● Exercise description
Return the data below exactly as given, except for the images.

Start of Task input

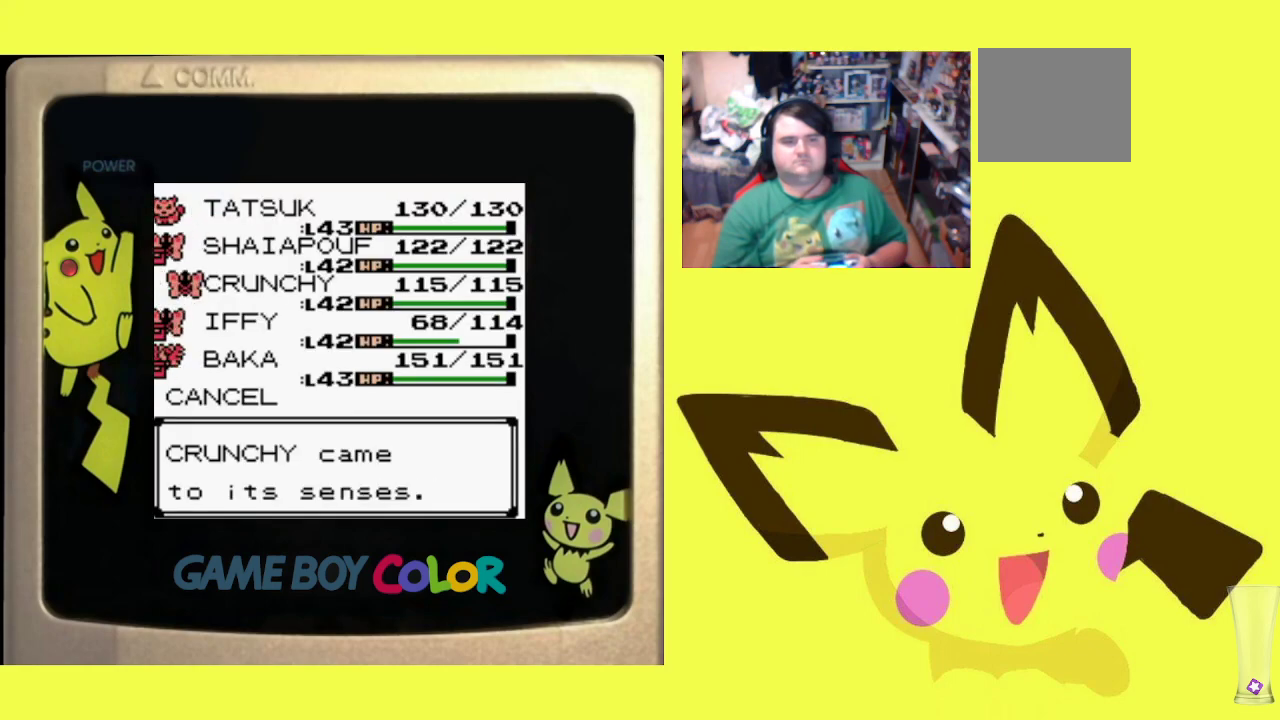
Gameplay with a controller (PlayStation layout); each line is a JSON object with the inputs held at the frame after it. "events" lists button and stick changes between this image and that frame as [ms after this image, input, new state], when the widget could be followed in between. Not read: left_stick right_stick.
{"buttons": [], "events": [[67, "CROSS", "up"], [150, "CROSS", "down"], [250, "CROSS", "up"], [333, "CROSS", "down"], [450, "CROSS", "up"]]}
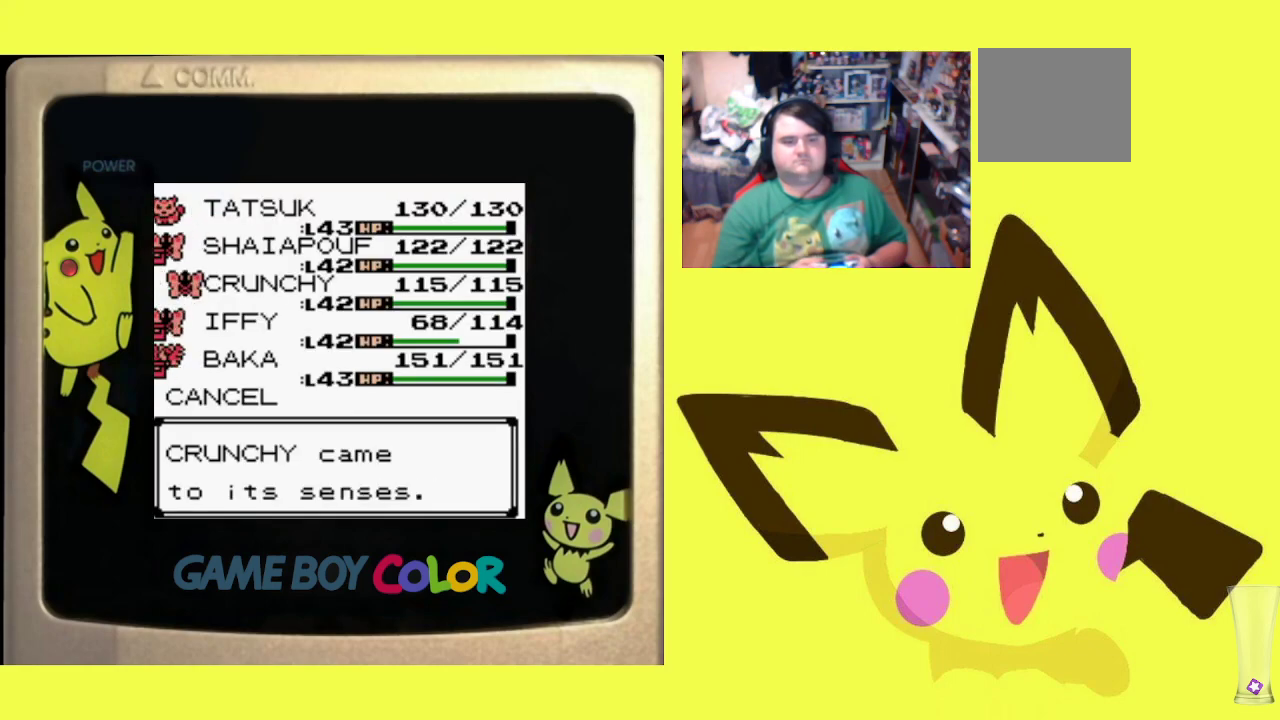
{"buttons": ["CROSS"], "events": [[33, "CROSS", "down"], [150, "CROSS", "up"], [233, "CROSS", "down"], [333, "CROSS", "up"], [417, "CROSS", "down"]]}
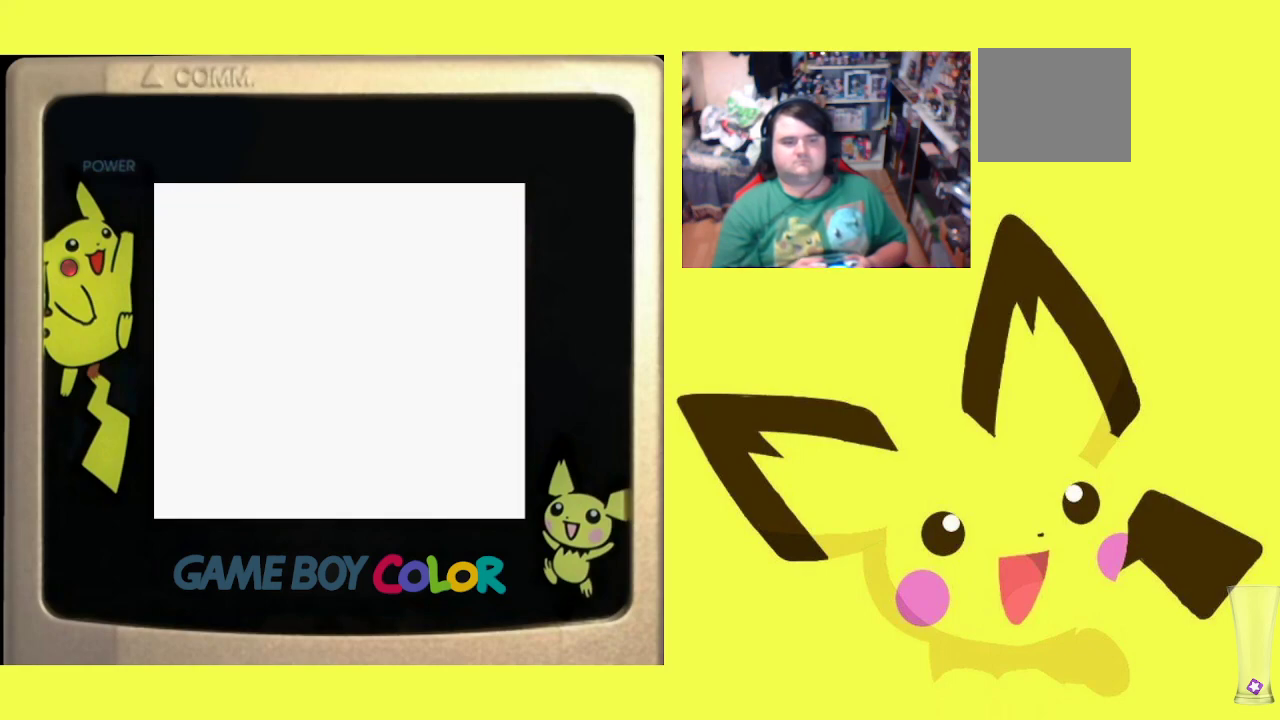
{"buttons": [], "events": [[17, "CROSS", "up"], [133, "CROSS", "down"], [217, "CROSS", "up"]]}
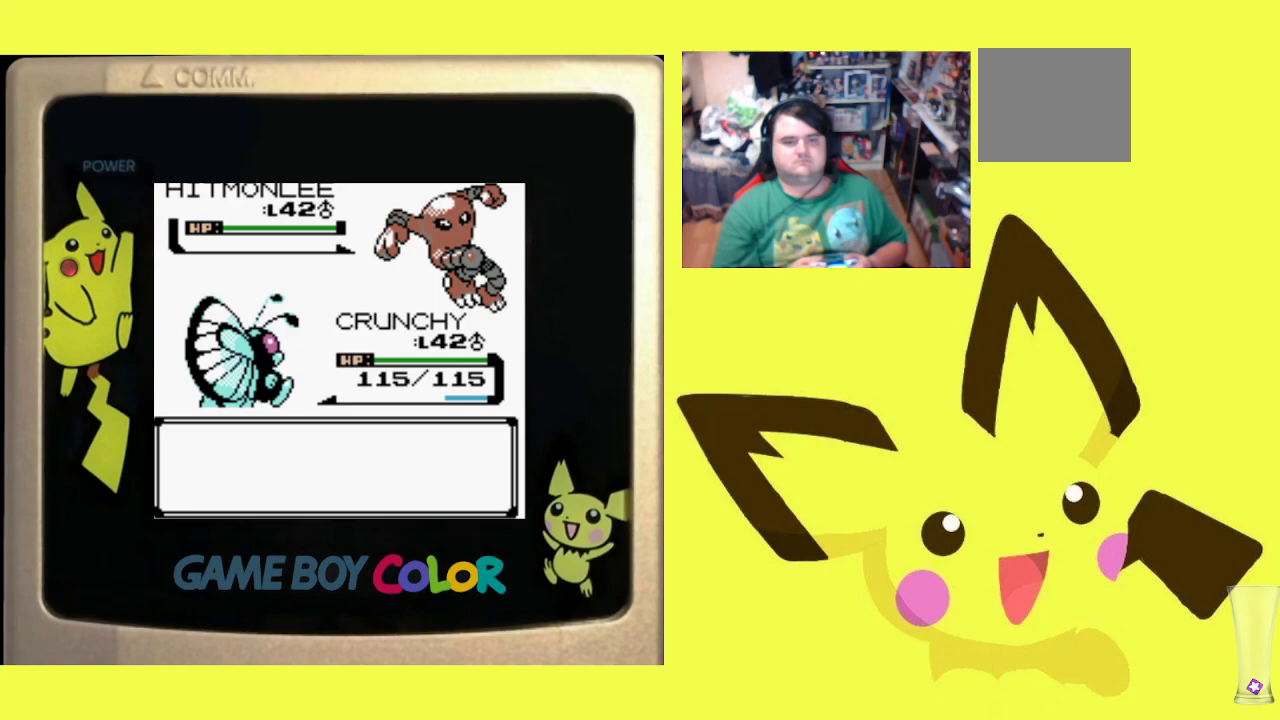
{"buttons": [], "events": [[150, "CROSS", "down"], [333, "CROSS", "up"]]}
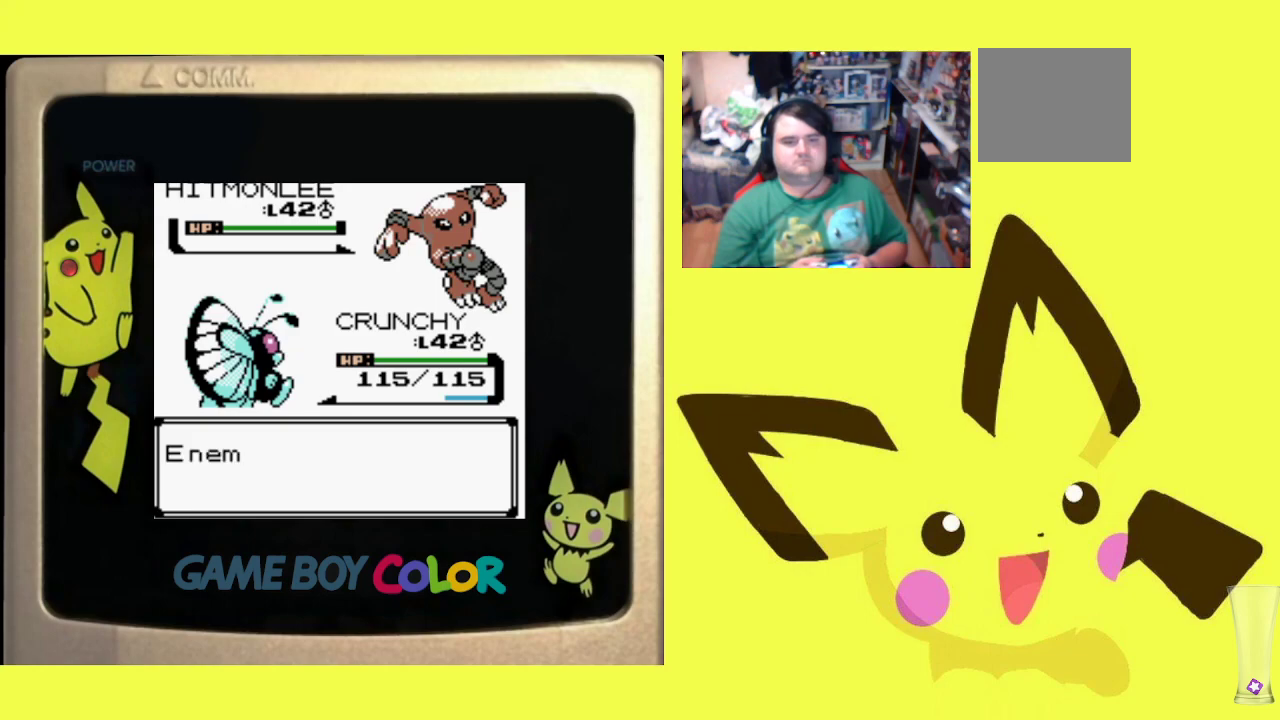
{"buttons": [], "events": []}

End of Task input

● Expected output
Gameplay with a controller (PlayStation layout); each line is a JSON object with the inputs held at the frame after it. "events" lists button and stick changes between this image and that frame as [ms after this image, input, new state], when the widget could be followed in between. Not read: left_stick right_stick.
{"buttons": [], "events": [[67, "CROSS", "up"], [150, "CROSS", "down"], [250, "CROSS", "up"], [333, "CROSS", "down"], [450, "CROSS", "up"]]}
{"buttons": ["CROSS"], "events": [[33, "CROSS", "down"], [150, "CROSS", "up"], [233, "CROSS", "down"], [333, "CROSS", "up"], [417, "CROSS", "down"]]}
{"buttons": [], "events": [[17, "CROSS", "up"], [133, "CROSS", "down"], [217, "CROSS", "up"]]}
{"buttons": [], "events": [[150, "CROSS", "down"], [333, "CROSS", "up"]]}
{"buttons": [], "events": []}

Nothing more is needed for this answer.